Businesses that depend on cross-border traffic say the surge of migrants there could affect what you pay for the products in your life.

Shifting Federal resources to manage migrants could affect the local economy.

At the Mariposa Port of Entry just north of the Mexico border, you can watch a bit of your economy driving back and forth across the border. As a consequence of the migrant surge there are fewer inspectors to help cargo and people move legally across the border. That can have an effect on the products you buy.

There has been such a surge of migrants crossing the border and asking for asylum that the Department of Homeland Security has diverted a share of CBP port inspectors to help Border Patrol manage the migrants.

That reduced the number of inspectors available for their usual work: the critical job of inspecting cargo and cars crossing at legal ports of entry.

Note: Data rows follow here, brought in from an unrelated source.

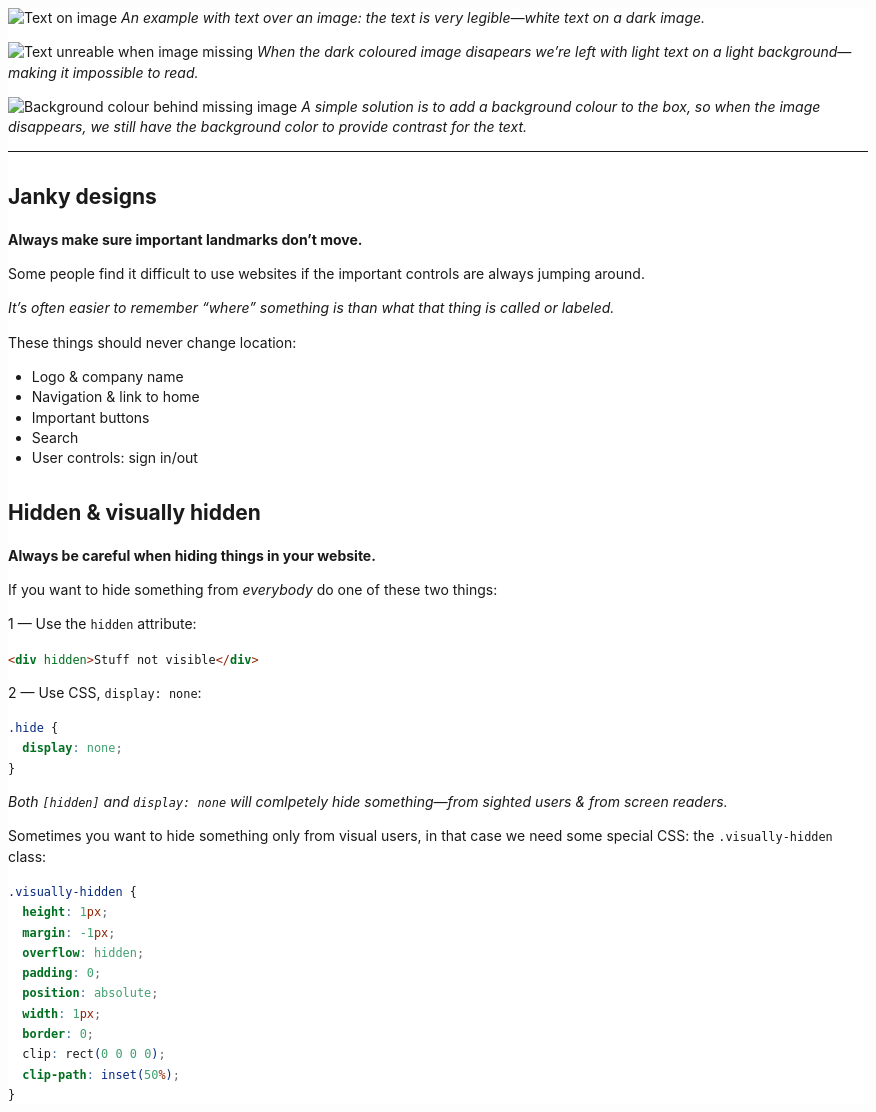 ![Text on image](with-image.jpg)
*An example with text over an image: the text is very legible—white text on a dark image.*

![Text unreable when image missing](image-missing.jpg)
*When the dark coloured image disapears we’re left with light text on a light background—making it impossible to read.*

![Background colour behind missing image](image-missing-bg.jpg)
*A simple solution is to add a background colour to the box, so when the image disappears, we still have the background color to provide contrast for the text.*

---

## Janky designs

**Always make sure important landmarks don’t move.**

Some people find it difficult to use websites if the important controls are always jumping around.

*It’s often easier to remember “where” something is than what that thing is called or labeled.*

These things should never change location:

- Logo & company name
- Navigation & link to home
- Important buttons
- Search
- User controls: sign in/out

## Hidden & visually hidden

**Always be careful when hiding things in your website.**

If you want to hide something from *everybody* do one of these two things:

1 — Use the `hidden` attribute:

```html
<div hidden>Stuff not visible</div>
```

2 — Use CSS, `display: none`:

```css
.hide {
  display: none;
}
```

*Both `[hidden]` and `display: none` will comlpetely hide something—from sighted users & from screen readers.*

Sometimes you want to hide something only from visual users, in that case we need some special CSS: the `.visually-hidden` class:

```css
.visually-hidden {
  height: 1px;
  margin: -1px;
  overflow: hidden;
  padding: 0;
  position: absolute;
  width: 1px;
  border: 0;
  clip: rect(0 0 0 0);
  clip-path: inset(50%);
}
```
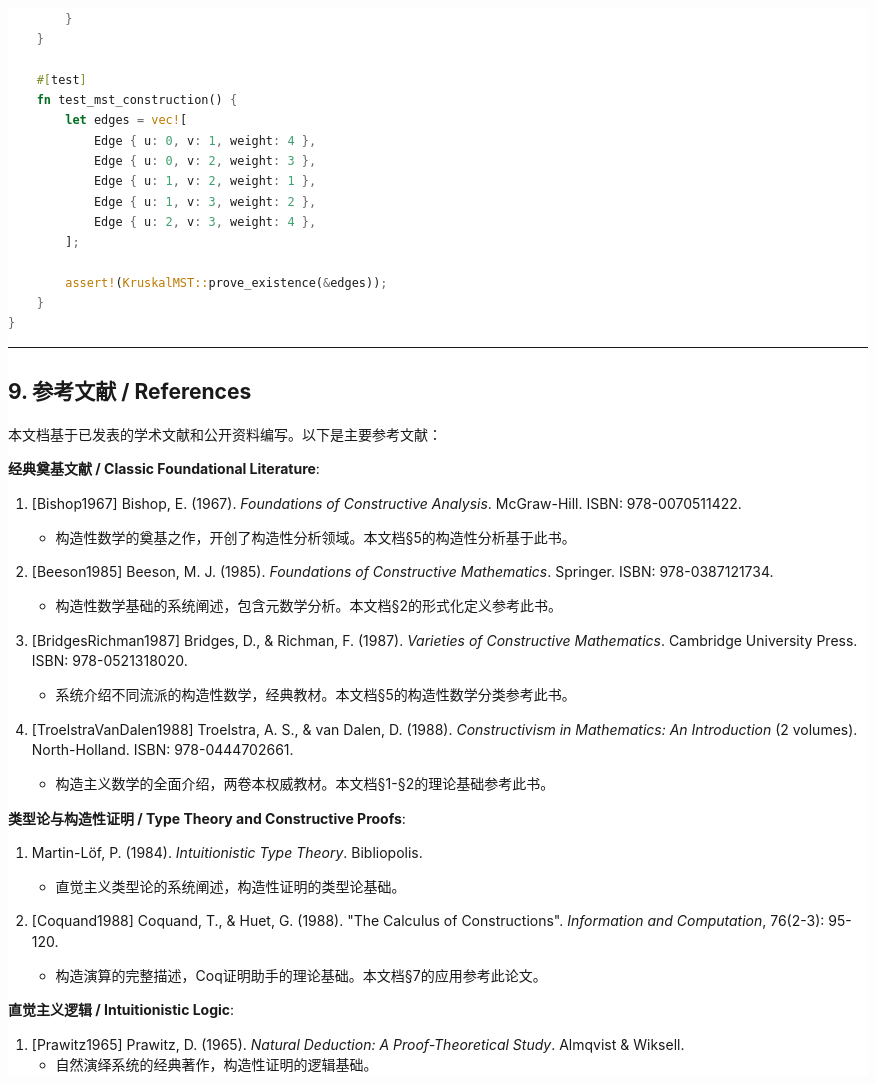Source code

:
 ```rust
        }
    }
    
    #[test]
    fn test_mst_construction() {
        let edges = vec![
            Edge { u: 0, v: 1, weight: 4 },
            Edge { u: 0, v: 2, weight: 3 },
            Edge { u: 1, v: 2, weight: 1 },
            Edge { u: 1, v: 3, weight: 2 },
            Edge { u: 2, v: 3, weight: 4 },
        ];
        
        assert!(KruskalMST::prove_existence(&edges));
    }
}
```

---

## 9. 参考文献 / References

本文档基于已发表的学术文献和公开资料编写。以下是主要参考文献：

**经典奠基文献 / Classic Foundational Literature**:

1. [Bishop1967] Bishop, E. (1967). *Foundations of Constructive Analysis*. McGraw-Hill. ISBN: 978-0070511422.
   - 构造性数学的奠基之作，开创了构造性分析领域。本文档§5的构造性分析基于此书。

2. [Beeson1985] Beeson, M. J. (1985). *Foundations of Constructive Mathematics*. Springer. ISBN: 978-0387121734.
   - 构造性数学基础的系统阐述，包含元数学分析。本文档§2的形式化定义参考此书。

3. [BridgesRichman1987] Bridges, D., & Richman, F. (1987). *Varieties of Constructive Mathematics*. Cambridge University Press. ISBN: 978-0521318020.
   - 系统介绍不同流派的构造性数学，经典教材。本文档§5的构造性数学分类参考此书。

4. [TroelstraVanDalen1988] Troelstra, A. S., & van Dalen, D. (1988). *Constructivism in Mathematics: An Introduction* (2 volumes). North-Holland. ISBN: 978-0444702661.
   - 构造主义数学的全面介绍，两卷本权威教材。本文档§1-§2的理论基础参考此书。

**类型论与构造性证明 / Type Theory and Constructive Proofs**:

1. Martin-Löf, P. (1984). *Intuitionistic Type Theory*. Bibliopolis.
   - 直觉主义类型论的系统阐述，构造性证明的类型论基础。

2. [Coquand1988] Coquand, T., & Huet, G. (1988). "The Calculus of Constructions". *Information and Computation*, 76(2-3): 95-120.
   - 构造演算的完整描述，Coq证明助手的理论基础。本文档§7的应用参考此论文。

**直觉主义逻辑 / Intuitionistic Logic**:

1. [Prawitz1965] Prawitz, D. (1965). *Natural Deduction: A Proof-Theoretical Study*. Almqvist & Wiksell.
   - 自然演绎系统的经典著作，构造性证明的逻辑基础。
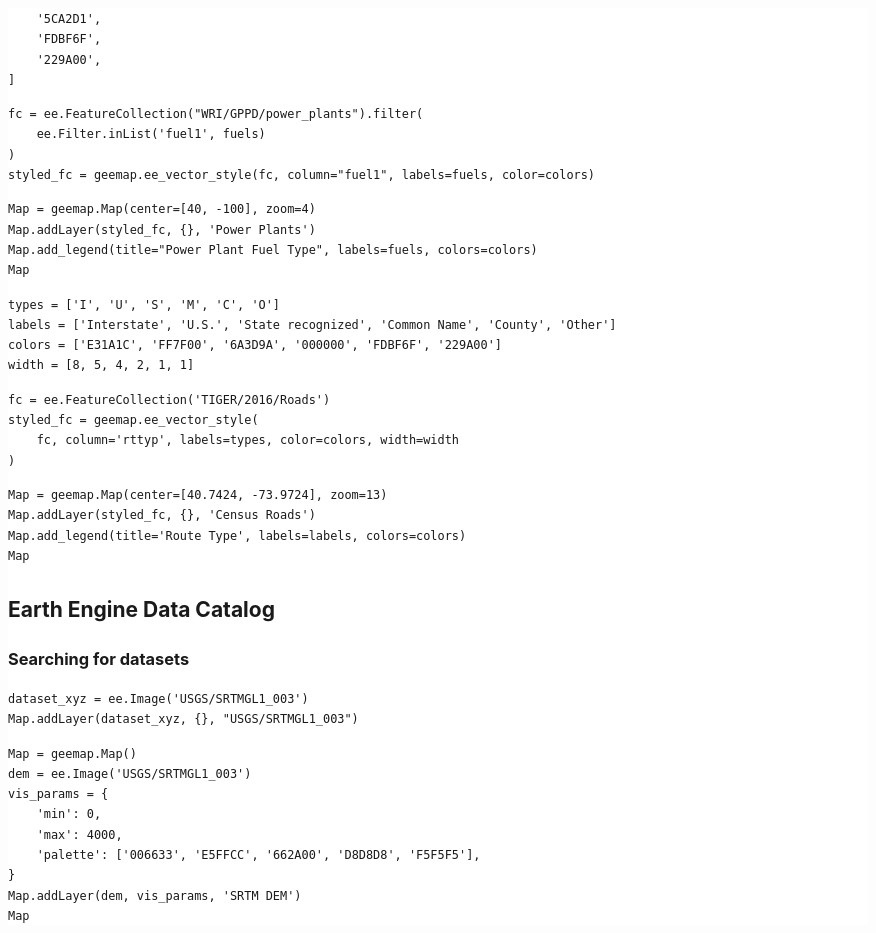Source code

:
```{code-cell} ipython3
    '5CA2D1',
    'FDBF6F',
    '229A00',
]
```

```{code-cell} ipython3
fc = ee.FeatureCollection("WRI/GPPD/power_plants").filter(
    ee.Filter.inList('fuel1', fuels)
)
styled_fc = geemap.ee_vector_style(fc, column="fuel1", labels=fuels, color=colors)
```

```{code-cell} ipython3
Map = geemap.Map(center=[40, -100], zoom=4)
Map.addLayer(styled_fc, {}, 'Power Plants')
Map.add_legend(title="Power Plant Fuel Type", labels=fuels, colors=colors)
Map
```

```{code-cell} ipython3
types = ['I', 'U', 'S', 'M', 'C', 'O']
labels = ['Interstate', 'U.S.', 'State recognized', 'Common Name', 'County', 'Other']
colors = ['E31A1C', 'FF7F00', '6A3D9A', '000000', 'FDBF6F', '229A00']
width = [8, 5, 4, 2, 1, 1]
```

```{code-cell} ipython3
fc = ee.FeatureCollection('TIGER/2016/Roads')
styled_fc = geemap.ee_vector_style(
    fc, column='rttyp', labels=types, color=colors, width=width
)
```

```{code-cell} ipython3
Map = geemap.Map(center=[40.7424, -73.9724], zoom=13)
Map.addLayer(styled_fc, {}, 'Census Roads')
Map.add_legend(title='Route Type', labels=labels, colors=colors)
Map
```

## Earth Engine Data Catalog

### Searching for datasets

```{code-cell} ipython3
dataset_xyz = ee.Image('USGS/SRTMGL1_003')
Map.addLayer(dataset_xyz, {}, "USGS/SRTMGL1_003")
```

```{code-cell} ipython3
Map = geemap.Map()
dem = ee.Image('USGS/SRTMGL1_003')
vis_params = {
    'min': 0,
    'max': 4000,
    'palette': ['006633', 'E5FFCC', '662A00', 'D8D8D8', 'F5F5F5'],
}
Map.addLayer(dem, vis_params, 'SRTM DEM')
Map
```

Businesses that depend on fast flowing cargo say thats led to long, costly backups for cargo trucks trying to bring products to the U.S. or to Mexico.

The delays are a serious drag on maquilas: factories in Mexico that receive parts from the U.S., assemble them into finished products and ship them back to Arizona.

Josh Rubin of Javid LLC manages 38 of those factories. He expects delays to raise transportation costs and the purchase price for products that range from medical devices to hardware that would go in your house. He also says long lines make Mexican tourists less likely to come here to spend their money in Arizona stores.

The U of A did a study in 2028 or 2019 that estimated that nine million dollars a day is what the Mexican nationals spend in Arizona. Those are the types of impacts we start to suffer with longer lines. People just prefer to stay and keep their money in Mexico.

At Chamberlain Distributing, Jaime Chamberlains business brings in the fruits and vegetables that wind up on your table. He says delays could drive up the cost of that food. Chamberlain says supply could drop and prices could rise if farmers decide to plant less because its harder to get their produce to market.

So we’re going in and ramping up with our season. But we’re doing this with the uncertainty if we’re going to have the adequate services at the ports of entry of which we deserve as consumers and as users of our port of entry every single day. That’s one of the responsibilities of our federal government.

Chamberlain worries about broader port issues as the chair of the Greater Nogales Port Authority. He says fewer inspectors could raise drug dangers too as smugglers see a better chance to slip in their loads undetected.